British publisher Pearson, owner of the Financial Times newspaper, said Wednesday that chief executive Marjorie Scardino will step down later this year, ending her 16-year tenure.
"Marjorie Scardino has decided to step down as Pearson's chief executive at the end of 2012," the group said in a statement.
"John Fallon will succeed her as chief executive on 1 January 2013, and joins the Pearson board with immediate effect."
Fallon, 50, has been head of Pearson's international education division since 2008. Prior to that, he was head for the group's Europe, Middle East and Africa unit since 2003.
Dame Marjorie Scardino, 65, became the first woman to head a FTSE 100 company when she was appointed on January 1, 1997.
Pearson added that she had guided the group through a period of "profound change" in the media and publishing industries, which have moved from traditional print publishing businesses to digital and services businesses.
Under her watch, annual sales have tripled to almost £6.0 billion ($9.7 billion, 7.5 billion euros), while operational profits have grown by more than three times to a record high of £942 million in 2011.
"Under Marjorie's leadership, Pearson has fundamentally shifted its business portfolio towards all kinds of learning, its geographic exposure towards fast-growing economies and its product mix towards digital and services," added chairman Glen Moreno in the statement.
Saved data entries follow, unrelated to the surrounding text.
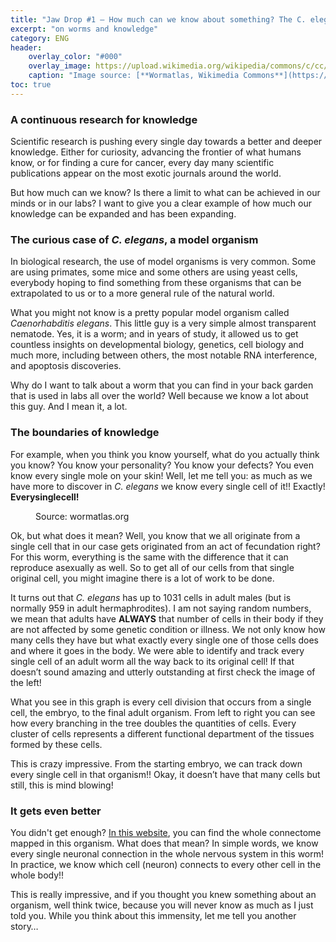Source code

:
 ```yaml
---
title: "Jaw Drop #1 – How much can we know about something? The C. elegans story."
excerpt: "on worms and knowledge"
category: ENG
header:
    overlay_color: "#000"
    overlay_image: https://upload.wikimedia.org/wikipedia/commons/c/cc/Adult_Caenorhabditis_elegans.jpg
    caption: "Image source: [**Wormatlas, Wikimedia Commons**](https://upload.wikimedia.org/wikipedia/commons/c/cc/Adult_Caenorhabditis_elegans.jpg)"
toc: true
---
```

### A continuous research for knowledge
Scientific research is pushing every single day towards a better and deeper knowledge. Either for curiosity, advancing the frontier of what humans know, or for finding a cure for cancer, every day many scientific publications appear on the most exotic journals around the world.

But how much can we know? Is there a limit to what can be achieved in our minds or in our labs? I want to give you a clear example of how much our knowledge can be expanded and has been expanding.

### The curious case of _C. elegans_, a model organism
In biological research, the use of model organisms is very common. Some are using primates, some mice and some others are using yeast cells, everybody hoping to find something from these organisms that can be extrapolated to us or to a more general rule of the natural world.

What you might not know is a pretty popular model organism called _Caenorhabditis elegans_. This little guy is a very simple almost transparent nematode. Yes, it is a worm; and in years of study, it allowed us to get countless insights on developmental biology, genetics, cell biology and much more, including between others, the most notable RNA interference, and apoptosis discoveries.

Why do I want to talk about a worm that you can find in your back garden that is used in labs all over the world? Well because we know a lot about this guy. And I mean it, a lot.

### The boundaries of knowledge
For example, when you think you know yourself, what do you actually think you know? You know your personality? You know your defects? You even know every single mole on your skin! Well, let me tell you: as much as we have more to discover in _C. elegans_ we know every single cell of it!! Exactly! **Everysinglecell!**

<figure style="width: 300px" class="align-left">
        <img src="https://wormatlas.org/images/embryoniclineage.jpg" alt="">
        <figcaption>Source: wormatlas.org</figcaption>
</figure> 

Ok, but what does it mean? Well, you know that we all originate from a single cell that in our case gets originated from an act of fecundation right? For this worm, everything is the same with the difference that it can reproduce asexually as well. So to get all of our cells from that single original cell, you might imagine there is a lot of work to be done.

It turns out that _C. elegans_ has up to 1031 cells in adult males (but is normally 959 in adult hermaphrodites). I am not saying random numbers, we mean that adults have **ALWAYS** that number of cells in their body if they are not affected by some genetic condition or illness. We not only know how many cells they have but what exactly every single one of those cells does and where it goes in the body. We were able to identify and track every single cell of an adult worm all the way back to its original cell! If that doesn’t sound amazing and utterly outstanding at first check the image of the left!

What you see in this graph is every cell division that occurs from a single cell, the embryo, to the final adult organism. From left to right you can see how every branching in the tree doubles the quantities of cells. Every cluster of cells represents a different functional department of the tissues formed by these cells.

This is crazy impressive. From the starting embryo, we can track down every single cell in that organism!! Okay, it doesn’t have that many cells but still, this is mind blowing!

### It gets even better
You didn't get enough? <a href="https://neurodata.io/project/connectomes/">In this website</a>, you can find the whole connectome mapped in this organism. What does that mean? In simple words, we know every single neuronal connection in the whole nervous system in this worm! In practice, we know which cell (neuron) connects to every other cell in the whole body!!

This is really impressive, and if you thought you knew something about an organism, well think twice, because you will never know as much as I just told you. While you think about this immensity, let me tell you another story…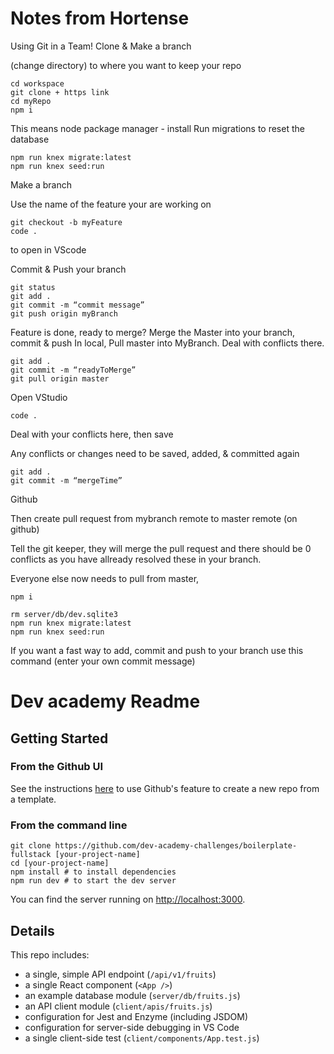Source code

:# Notes from Hortense

Using Git in a Team!
Clone & Make a branch

(change directory) to where you want to keep your repo
```
cd workspace
git clone + https link
cd myRepo
npm i
```

This means node package manager - install
Run migrations to reset the database
```
npm run knex migrate:latest
npm run knex seed:run
```
Make a branch

Use the name of the feature your are working on
```
git checkout -b myFeature  
code .  
```
to open in VScode

Commit  & Push your branch
```
git status 
git add .  
git commit -m “commit message”  
git push origin myBranch  
```
Feature is done, ready to merge? 
Merge the Master into your branch, commit & push
In local,
Pull master into MyBranch. Deal with conflicts there. 
```
git add .
git commit -m “readyToMerge”
git pull origin master
```
Open VStudio
```
code .
```
Deal with your conflicts here, then save

Any conflicts or changes need to be saved, added, & committed again
```
git add .
git commit -m “mergeTime”
```
Github

Then create pull request from mybranch remote to master remote (on github)


Tell the git keeper, they will merge the pull request and there should be 0 conflicts as you have allready resolved these in your branch.

Everyone else now needs to pull from master, 
```
npm i

rm server/db/dev.sqlite3
npm run knex migrate:latest
npm run knex seed:run

```
If you want a fast way to add, commit and push to your branch use this command (enter your own commit message)
# Dev academy Readme

## Getting Started

### From the Github UI
See the instructions [here](https://docs.github.com/en/free-pro-team@latest/github/creating-cloning-and-archiving-repositories/creating-a-repository-from-a-template) to use Github's feature to create a new repo from a template.

### From the command line

```
git clone https://github.com/dev-academy-challenges/boilerplate-fullstack [your-project-name]
cd [your-project-name]
npm install # to install dependencies
npm run dev # to start the dev server
```

You can find the server running on [http://localhost:3000](http://localhost:3000).

## Details

This repo includes:

* a single, simple API endpoint (`/api/v1/fruits`)
* a single React component (`<App />`)
* an example database module (`server/db/fruits.js`)
* an API client module (`client/apis/fruits.js`)
* configuration for Jest and Enzyme (including JSDOM)
* configuration for server-side debugging in VS Code
* a single client-side test (`client/components/App.test.js`)

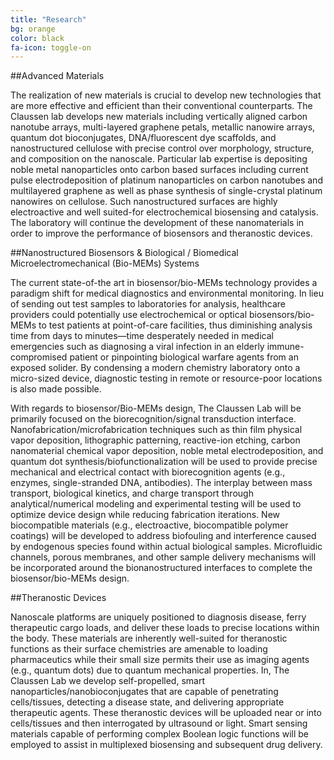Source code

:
 ```yaml
---
title: "Research"
bg: orange
color: black
fa-icon: toggle-on
---
```


##Advanced Materials

The realization of new materials is crucial to develop new technologies that are more effective and efficient than their conventional counterparts. The Claussen lab develops new materials including vertically aligned carbon nanotube arrays, multi-layered graphene petals, metallic nanowire arrays, quantum dot bioconjugates, DNA/fluorescent dye scaffolds, and nanostructured cellulose with precise control over morphology, structure, and composition on the nanoscale. Particular lab expertise is depositing noble metal nanoparticles onto carbon based surfaces including current pulse electrodeposition of platinum nanoparticles on carbon nanotubes and multilayered graphene as well as phase synthesis of single-crystal platinum nanowires on cellulose. Such nanostructured surfaces are highly electroactive and well suited-for electrochemical biosensing and catalysis. The laboratory will continue the development of these nanomaterials in order to improve the performance of biosensors and theranostic devices.


##Nanostructured Biosensors & Biological / Biomedical Microelectromechanical (Bio-MEMs) Systems

The current state-of-the art in biosensor/bio-MEMs technology provides a paradigm shift for medical diagnostics and environmental monitoring. In lieu of sending out test samples to laboratories for analysis, healthcare providers could potentially use electrochemical or optical biosensors/bio-MEMs to test patients at point-of-care facilities, thus diminishing analysis time from days to minutes—time desperately needed in medical emergencies such as diagnosing a viral infection in an elderly immune-compromised patient or pinpointing biological warfare agents from an exposed solider. By condensing a modern chemistry laboratory onto a micro-sized device, diagnostic testing in remote or resource-poor locations is also made possible. 

With regards to biosensor/Bio-MEMs design, The Claussen Lab will be primarily focused on the biorecognition/signal transduction interface. Nanofabrication/microfabrication techniques such as thin film physical vapor deposition, lithographic patterning, reactive-ion etching, carbon nanomaterial chemical vapor deposition, noble metal electrodeposition, and quantum dot synthesis/biofunctionalization will be used to provide precise mechanical and electrical contact with biorecognition agents (e.g., enzymes, single-stranded DNA, antibodies). The interplay between mass transport, biological kinetics, and charge transport through analytical/numerical modeling and experimental testing will be used to optimize device design while reducing fabrication iterations. New biocompatible materials (e.g., electroactive, biocompatible polymer coatings) will be developed to address biofouling and interference caused by endogenous species found within actual biological samples. Microfluidic channels, porous membranes, and other sample delivery mechanisms will be incorporated around the bionanostructured interfaces to complete the biosensor/bio-MEMs design. 


##Theranostic Devices

Nanoscale platforms are uniquely positioned to diagnosis disease, ferry therapeutic cargo loads, and deliver these loads to precise locations within the body. These materials are inherently well-suited for theranostic functions as their surface chemistries are amenable to loading pharmaceutics while their small size permits their use as imaging agents (e.g., quantum dots) due to quantum mechanical properties. In, The Claussen Lab we develop self-propelled, smart nanoparticles/nanobioconjugates that are capable of penetrating cells/tissues, detecting a disease state, and delivering appropriate therapeutic agents. These theranostic devices will be uploaded near or into cells/tissues and then interrogated by ultrasound or light. Smart sensing materials capable of performing complex Boolean logic functions will be employed to assist in multiplexed biosensing and subsequent drug delivery.  

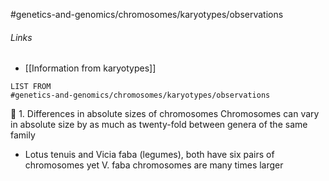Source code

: #genetics-and-genomics/chromosomes/karyotypes/observations 
###### Links
- [[Information from karyotypes]]
```dataview
LIST FROM 
#genetics-and-genomics/chromosomes/karyotypes/observations 
```

 1. Differences in absolute sizes of chromosomes Chromosomes can vary in absolute size by as much as twenty-fold between genera of the same family
- Lotus tenuis and Vicia faba (legumes), both have six pairs of chromosomes yet V. faba chromosomes are many times larger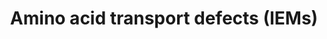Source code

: ---
annotations:
- id: DOID:1060
  parent: genetic disease
  type: Disease Ontology
  value: Hartnup disease
- id: PW:0002214
  parent: disease pathway
  type: Pathway Ontology
  value: cystinuria pathway
- id: DOID:0060650
  parent: genetic disease
  type: Disease Ontology
  value: dicarboxylic aminoaciduria
- id: DOID:0060439
  parent: genetic disease
  type: Disease Ontology
  value: lysinuric protein intolerance
- id: PW:0001880
  parent: disease pathway
  type: Pathway Ontology
  value: iminoglycinuria pathway
- id: PW:0001977
  parent: disease pathway
  type: Pathway Ontology
  value: Hartnup disease pathway
- id: DOID:9266
  parent: genetic disease
  type: Disease Ontology
  value: cystinuria
- id: PW:0001976
  parent: disease pathway
  type: Pathway Ontology
  value: inborn error amino acid transport disorder pathway
- id: PW:0001871
  parent: disease pathway
  type: Pathway Ontology
  value: lysinuric protein intolerance pathway
authors:
- DeSl
- Finterly
- Ddigles
communities:
- Diseases
- IEM
- RareDiseases
description: Within the group of aminoacidurias, several renal amino acid transporters
  involved in reabsorption might be affected; this absorption takes place in the proximal
  convoluted tubule (PCT). This pathway presents four of these disorders, which proteins
  involved in the apical surface and one disorder where the protein is located at
  the basolateral surface of the renal tubule. One of these disorders, iminoglycinuria,
  is seen as a benign disease.   This pathway was inspired by Chapter 6 (edition 4)
  of the book of Blau (ISBN 3642403360 (978-3642403361)).
last-edited: 2023-02-16
organisms:
- Homo sapiens
redirect_from:
- /index.php/Pathway:WP5029
- /instance/WP5029
- /instance/WP5029_r125459
revision: r125459
schema-jsonld:
- '@context': https://schema.org/
  '@id': https://wikipathways.github.io/pathways/WP5029.html
  '@type': Dataset
  creator:
    '@type': Organization
    name: WikiPathways
  description: Within the group of aminoacidurias, several renal amino acid transporters
    involved in reabsorption might be affected; this absorption takes place in the
    proximal convoluted tubule (PCT). This pathway presents four of these disorders,
    which proteins involved in the apical surface and one disorder where the protein
    is located at the basolateral surface of the renal tubule. One of these disorders,
    iminoglycinuria, is seen as a benign disease.   This pathway was inspired by Chapter
    6 (edition 4) of the book of Blau (ISBN 3642403360 (978-3642403361)).
  keywords:
  - 2 Na+
  - 3 Na+
  - Alanine
  - Arginine
  - Asparagine
  - Cl-
  - Cysteine
  - Cystine
  - D-aspartate
  - Glutamine
  - Glycine
  - H+
  - Histidine
  - Isoleucine
  - K+
  - L-aspartate
  - L-cysteine
  - L-glutamate
  - Leucine
  - Lysine
  - Methionine
  - Na+
  - Phenylalanine
  - Proline
  - SLC1A1
  - SLC36A2
  - SLC3A1
  - SLC3A2
  - SLC6A19
  - SLC6A20
  - SLC7A7
  - SLC7A9
  - Serine
  - TMEM27
  - Threonine
  - Tryptophan
  - Tyrosine
  - Valine
  - glycine
  - proline
  license: CC0
  name: Amino acid transport defects (IEMs)
seo: CreativeWork
title: Amino acid transport defects (IEMs)
wpid: WP5029
---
"It has been a radical and highly successful transformation. I know that many of Pearson's shareholders, customers and people will join me today in applauding her enormous contribution to the company."
This year, Pearson expects to generate more than half of the group's revenues from digital and services businesses for the first time in its history.
Scardino added: "Though we've changed the company beyond recognition from its form in 1997, we are still in the foothills of the climb to make all kinds of learning more accessible and more effective for more people."
In early morning deals, Pearson shares dipped 0.97 percent to 1,225 pence on the FTSE 100 index of leading companies, which was 0.30 percent lower at 5,792.07 points.